Do you have any photos of your project(van) would love to see some.

I need o do a drivers license and planning to do the same thing after that.
Im thinking about getting something like this to live in, but it will still take some years:







Keep us posted on this project!


----------



## Matt Derrick (Jun 24, 2011)

sounds sweet, i had a hippy lady that wanted to trade me a mini van for my (full size) bus, but it was a total junker. i ended up tradin out for a dodge ram conversion van, and it's awesome. i can't wait to do some traveling in it! definitely keep us posted!


----------



## Matt Derrick (Jun 24, 2011)

cloudsreflectthesun said:


> That sounds fucking awesome!
> Do you have any photos of your project(van) would love to see some.
> 
> I need o do a drivers license and planning to do the same thing after that.
> ...



this also looks neat, i like the idea of having a trailer behind my van, but not sure if i need that much space.


----------



## bicycle (Jun 25, 2011)

Not neccesery for travel, but for general living on wagonpsquats or in the woods it might be handy to have a bit of extra space. Especially if you are going to do it with your partner, so you dont stick onto "eachothers lip" all day long.

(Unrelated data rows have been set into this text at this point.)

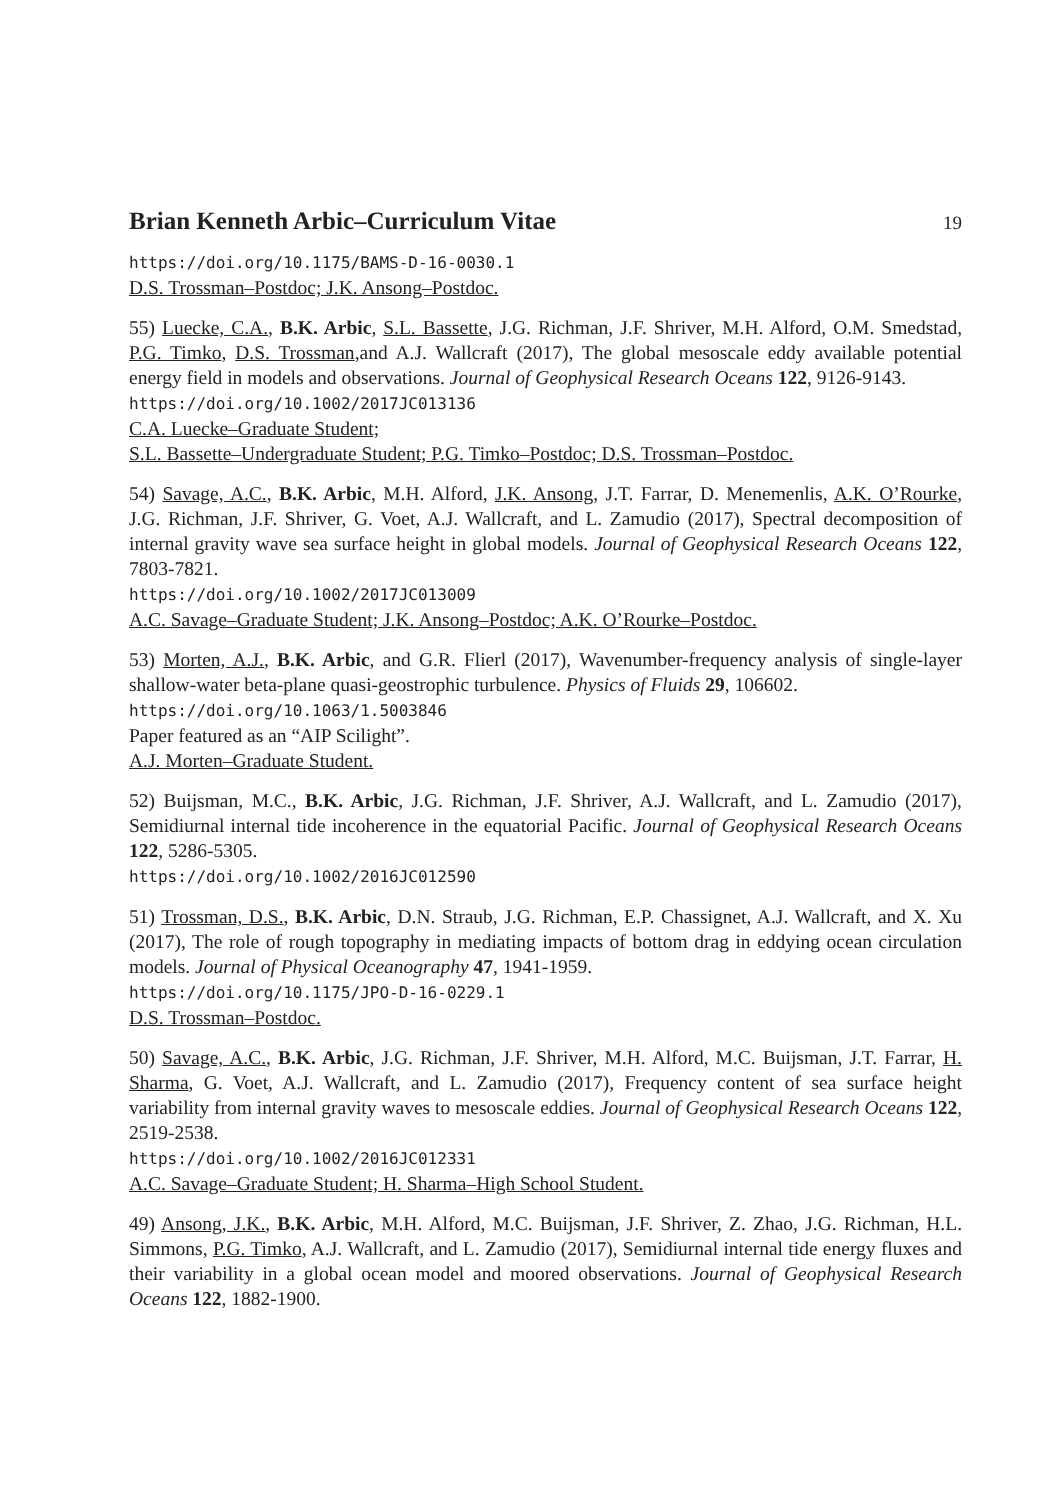Brian Kenneth Arbic–Curriculum Vitae 19
https://doi.org/10.1175/BAMS-D-16-0030.1
D.S. Trossman–Postdoc; J.K. Ansong–Postdoc.
55) Luecke, C.A., B.K. Arbic, S.L. Bassette, J.G. Richman, J.F. Shriver, M.H. Alford, O.M. Smedstad, P.G. Timko, D.S. Trossman,and A.J. Wallcraft (2017), The global mesoscale eddy available potential energy field in models and observations. Journal of Geophysical Research Oceans 122, 9126-9143.
https://doi.org/10.1002/2017JC013136
C.A. Luecke–Graduate Student;
S.L. Bassette–Undergraduate Student; P.G. Timko–Postdoc; D.S. Trossman–Postdoc.
54) Savage, A.C., B.K. Arbic, M.H. Alford, J.K. Ansong, J.T. Farrar, D. Menemenlis, A.K. O’Rourke, J.G. Richman, J.F. Shriver, G. Voet, A.J. Wallcraft, and L. Zamudio (2017), Spectral decomposition of internal gravity wave sea surface height in global models. Journal of Geophysical Research Oceans 122, 7803-7821.
https://doi.org/10.1002/2017JC013009
A.C. Savage–Graduate Student; J.K. Ansong–Postdoc; A.K. O’Rourke–Postdoc.
53) Morten, A.J., B.K. Arbic, and G.R. Flierl (2017), Wavenumber-frequency analysis of single-layer shallow-water beta-plane quasi-geostrophic turbulence. Physics of Fluids 29, 106602.
https://doi.org/10.1063/1.5003846
Paper featured as an “AIP Scilight”.
A.J. Morten–Graduate Student.
52) Buijsman, M.C., B.K. Arbic, J.G. Richman, J.F. Shriver, A.J. Wallcraft, and L. Zamudio (2017), Semidiurnal internal tide incoherence in the equatorial Pacific. Journal of Geophysical Research Oceans 122, 5286-5305.
https://doi.org/10.1002/2016JC012590
51) Trossman, D.S., B.K. Arbic, D.N. Straub, J.G. Richman, E.P. Chassignet, A.J. Wallcraft, and X. Xu (2017), The role of rough topography in mediating impacts of bottom drag in eddying ocean circulation models. Journal of Physical Oceanography 47, 1941-1959.
https://doi.org/10.1175/JPO-D-16-0229.1
D.S. Trossman–Postdoc.
50) Savage, A.C., B.K. Arbic, J.G. Richman, J.F. Shriver, M.H. Alford, M.C. Buijsman, J.T. Farrar, H. Sharma, G. Voet, A.J. Wallcraft, and L. Zamudio (2017), Frequency content of sea surface height variability from internal gravity waves to mesoscale eddies. Journal of Geophysical Research Oceans 122, 2519-2538.
https://doi.org/10.1002/2016JC012331
A.C. Savage–Graduate Student; H. Sharma–High School Student.
49) Ansong, J.K., B.K. Arbic, M.H. Alford, M.C. Buijsman, J.F. Shriver, Z. Zhao, J.G. Richman, H.L. Simmons, P.G. Timko, A.J. Wallcraft, and L. Zamudio (2017), Semidiurnal internal tide energy fluxes and their variability in a global ocean model and moored observations. Journal of Geophysical Research Oceans 122, 1882-1900.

I want a wagon around 6m, build a small kitchen in it, a 2 persons bed, table, solar panels perhaps. space to store books and other things. as living quarter that mostly will stay put at the land.
Then one can retreat himself into his bus/van or use the bus/van for travel.

I can imagine that the winter will be hard however. A woodstove is necesery!


----------



## Cardboard (Jun 27, 2011)

I had a friend who made a sort of slide out shelf bed on the back of a minivan. she could pull the whole bed out (2 people lowered it down to the ground), with a fold out tent coming from the back door, to make a lot more space. of course camping at a walmart or something, this is not an option, but it was really cool for those times when she wasnt in the city.


----------



## mamamutiny (Jun 27, 2011)

that bed idea sounds cool


----------



## Cardboard (Jun 28, 2011)

Yeah, I will see if I she has pictures of it still, I think she has been without the van for some years, but you can more or less imagine, a storage area under a mattress that can fill up the whole back end of a minivan, but on rolling tracks (like a file cabinet or something). gotta think efficient when you are working with such a small place, since they were 2, having a large bed was some necessity, but it left almost no room for anything else. when she put it on tracks and had storage underneath, room for a kitchen, tools, extra gear... The tent folded onto the hatch-style door, which was my favorite part, pull the bed out, unfold the walls, and double the interior space of the van in about 10 minutes.

another option could be the bed coming out the whole way, but still being anchored on the van side, and maybe folding legs, so you are up off the ground. For long term camping somewhere, this would also make another space under the bed for functional use.


----------



## Deleted member 2626 (Jun 28, 2011)

I've been living in my ford ranger truck with an aluminum cap for a while now. I'm runnin to look at a econoline 150 tonight cause it's gettin cramped since I picked up a dog in Texas when I was leather tramping. Good luck. Rubber tramping can be fun but costly.


----------